Zum Tag der Menschenrechte ruft das Forum Fairer Handel alle politischen Entscheidungsträger*innen in Deutschland und der EU dazu auf, Menschenrechte konsequent durchzusetzen. Menschenrechte gelten für alle und müssen die leitende Prämisse jeder Politik sein. Sie sind kein „nice to have“, die nur beachtet werden müssen, wenn die politische und konjunkturelle Situation es gerade zulässt.

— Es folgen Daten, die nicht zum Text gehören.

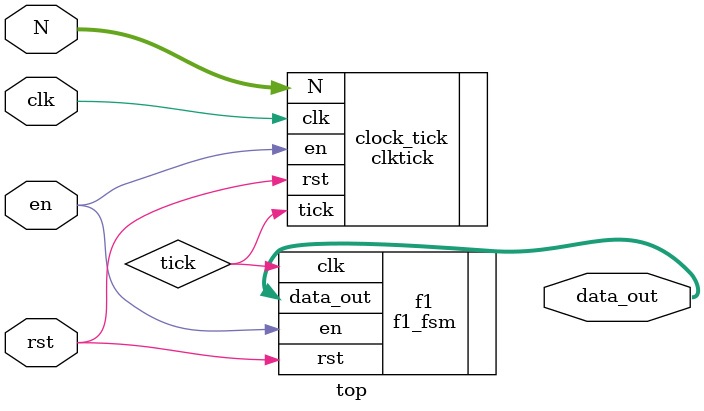
<source format=sv>
module top #(
	parameter WIDTH = 16
)(
    input logic             clk, // clock
    input logic             rst, // reset
    input logic             en,  // enable
    input logic [WIDTH-1:0] N,   // value of N for clktick
    output logic [7:0]      data_out // pseudo-random output
);

    wire tick; // 1 second pulse

f1_fsm f1 (
    .clk (tick),
    .rst (rst),
    .en (en),
    .data_out (data_out)
);

clktick clock_tick (
    .clk (clk),
    .rst (rst),
    .en (en),
    .N (N),
    .tick (tick)
);

endmodule

</source>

Regulierungen zu Nachhaltigkeitsstandards in Deutschland und der EU unter Druck
So steht etwa seit Wochen das deutsche Lieferkettengesetz unter Druck und wird von politischen Entscheidungsträger*innen und Wirtschaftsvertreter*innen in Deutschland als derzeit größte Belastung der Wirtschaft hochstilisiert. Nach fragwürdigen und teils skandalösen Äußerungen von Teilen der Bundesregierung brachten letzte Woche FDP und Union jeweils einen Antrag zur Aufhebung des Gesetzes im Bundestag ein. Diese wurden nach einer Plenumsdebatte dem federführenden Ausschuss für Arbeit und Soziales zur weiteren Beratung überwiesen. Eine finale Befassung des Bundestages wird damit in dieser Legislaturperiode nicht mehr wahrscheinlich. Laut Aussagen von Abgeordneten der SPD plant die rotgrüne Minderheitsregierung bald einen Gesetzentwurf zur Anpassung des deutschen Gesetzes an die EU-Richtlinie vorzulegen.
Auch auf Ebene werden Regulierungen zur Entwicklung einer nachhaltigeren Wirtschaft immer stärker hinterfragt. So erklärte die erst kürzlich wiedergewählte Kommissionspräsidentin Ursula von der Leyen Anfang diesen Monats, dass sie ein Gesetzgebungsverfahren einleiten werde, um drei der Regulierungen aus der letzten Legislaturperiode zu vereinfachen: die Richtlinie zur Nachhaltigkeitsberichterstattung von Unternehmen (CSRD), die Richtlinie zur Sorgfaltspflicht von Unternehmen (CSDDD) und die EU-Taxonomie. Laut Aussagen der Kommissionspräsidentin soll die Komplexität von Berichtspflichten verringert werden ohne die Intentionen der Regulierungen zu beeinträchtigen.
Menschenrechte und Umweltstandards sind kein “nice to have”
Der derzeitige Diskurs, der von Teilen der Wirtschaft sowie Teilen der Opposition und Regierung in Deutschland und auch auf EU-Ebene vorangetrieben wird und strengere Nachhaltigkeitsstandards hauptsächlich als Belastung für Unternehmen darstellt, ist ein verheerendes Signal für eine dringend notwendige sozial und ökologisch nachhaltigere Wirtschaft und alle Akteure, die sich bereits in diese Richtung auf den Weg gemacht haben. Anstatt sich von kurzfristigen Unternehmensinteressen leiten zu lassen, sollten sich alle vor Augen führen, warum die Regulierungen auf den Weg gebracht wurden. Das Lieferkettengesetz etwa dient der Durchsetzung grundlegender Menschenrechte und Umweltstandards und zeigt bereits erste Wirkung. Wirksam umgesetzt, ist es auch kein “Bürokratiemonster”, wie es von Teilen der Wirtschaft dargestellt wird.
Viele Unternehmen haben sich bereits auf den Weg gemacht – dies betrifft nicht nur Vorreiter wie Fair-Handels-Unternehmen, für die die Einhaltung von Menschenrechten und Umweltstandards schon seit langem zur Unternehmenspraxis gehört. Diese Unternehmen erhoffen sich vom deutschen und jetzt kommenden EU-Lieferkettengesetz ein Level-Playing-Field. Anstatt auf Kosten von Menschenrechten und Umweltstandards und zugunsten von kurzfristigen Unternehmensinteressen Wahlkampf zu betreiben, sollten alle demokratischen Parteien in Deutschland sich dafür einsetzen, dass das EU-Lieferkettengesetz schnell, wirksam und kohärent abgestimmt mit anderen Nachhaltigkeitsregulierungen (wie der CSRD) in deutsches Recht überführt wird, ohne dabei das Schutzniveau des deutschen Gesetzes abzusinken.